Rusya, Orta Doğu’daki etkinliğini enerji projeleriyle özellikle son dönemde arttırmaya çalışıyor. Rosneft de Kuzey Irak’a en çok yatırım yapan yabancı şirketler arasında yer alıyor.

ABD-İran gerginliğinden doğan fırsatlar

ABD'nin İran nükleer anlaşmasından çekilme kararının ardından oluşabilecek "yeni" fırsatlar ise forum kapsamında ele alınan diğer başlıklardan oldu.

Rusya, resmi olarak İran anlaşmasının bozulmasına AB liderleri gibi karşı dursa da ABD ve AB’nin arasının biraz daha açılması gibi unsurlar nedeniyle Rusya’nın "çok da üzgün olmadığını" belirtmek gerekiyor.
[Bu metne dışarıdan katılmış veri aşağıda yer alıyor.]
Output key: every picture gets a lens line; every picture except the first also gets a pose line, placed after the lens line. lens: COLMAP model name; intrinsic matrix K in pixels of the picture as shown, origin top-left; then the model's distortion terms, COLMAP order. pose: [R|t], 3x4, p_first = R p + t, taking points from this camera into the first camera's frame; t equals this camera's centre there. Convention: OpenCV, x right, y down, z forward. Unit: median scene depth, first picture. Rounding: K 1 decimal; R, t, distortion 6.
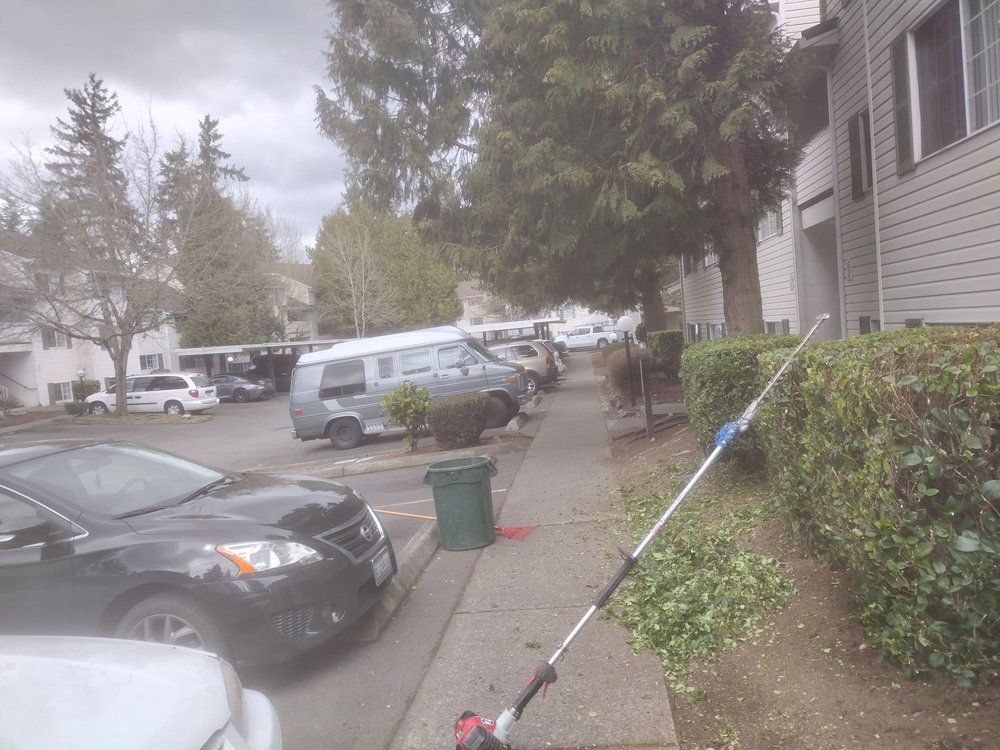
lens RADIAL K [[735.1, 0, 500.0], [0, 735.1, 375.0], [0, 0, 1]] dist [0.024630, -0.000913]
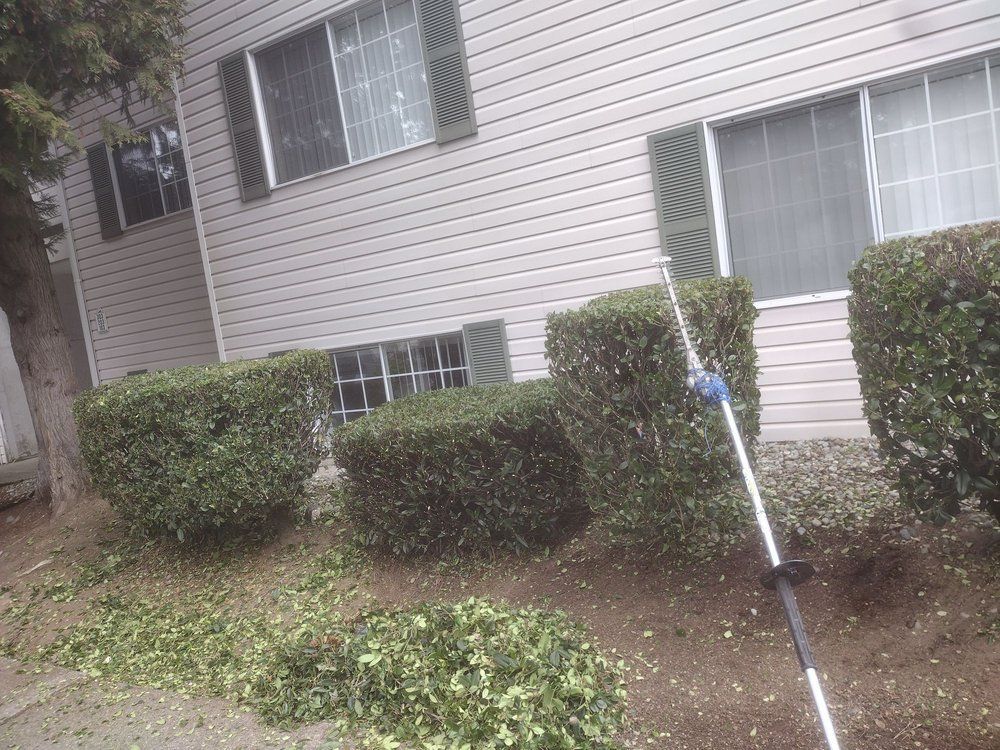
lens RADIAL K [[735.1, 0, 500.0], [0, 735.1, 375.0], [0, 0, 1]] dist [0.024630, -0.000913]
pose [[0.411453, -0.052031, 0.909945, -0.212311], [0.162428, 0.986573, -0.017033, 0.018660], [-0.896841, 0.154808, 0.414380, 0.391613]]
AB’nin söz konusu anlaşmanın bozulmasıyla ilgili memnuniyetsizliğini göstermek için ABD’nin karşı çıktığı Kuzey Akım 2 doğalgaz projesinin hız kazanma ihtimali gündeme gelirken, petrol fiyatlarında yaşanan yukarı yönlü baskı da yine Rusya için olumlu bir haber özelliği taşıyor.

ABD'nin Orta Doğu’da kapattığı bir başka kapı, yine Rusya’nın boşlukları doldurup, konumunu güçlendirmek için yeni fırsatlar yaratırken, İran’ın ekonomisine pansuman yaratmak için Avrasya Ekonomik Birliği’ne biraz daha yakınlaşması da değerlendirilen olasılıklar arasında... Yeni yaptırımlar nedeniyle İran’dan çekilebilecek Batılı şirketlerin yerini doldurmak isteyen Rus şirketler de gelişmeleri yakından izleyeceğe benziyor.

Başta Avrupalı şirketler olmak üzere Rus ve Çinli şirketlerin, bu noktada yaşanan ekonomik atmosfere rağmen Türkiye’nin komşusu İran’da yürüttüğü ekonomik girişimlere Türkiye ve Türk şirketlerinin de kayıtsız kalmaması gerektiği belirtiliyor.

Son derece büyük bir coğrafyada, geniş bir yatırım yelpazesi St. Petersburg Uluslararası Ekonomi Forumu kapsamında ele alınırken, Türk şirketlerinin de bu büyük pastadan pay alabilmesi için bu coğrafyayı bilen uzmanlarla daha aktif rol alması gerekiyor.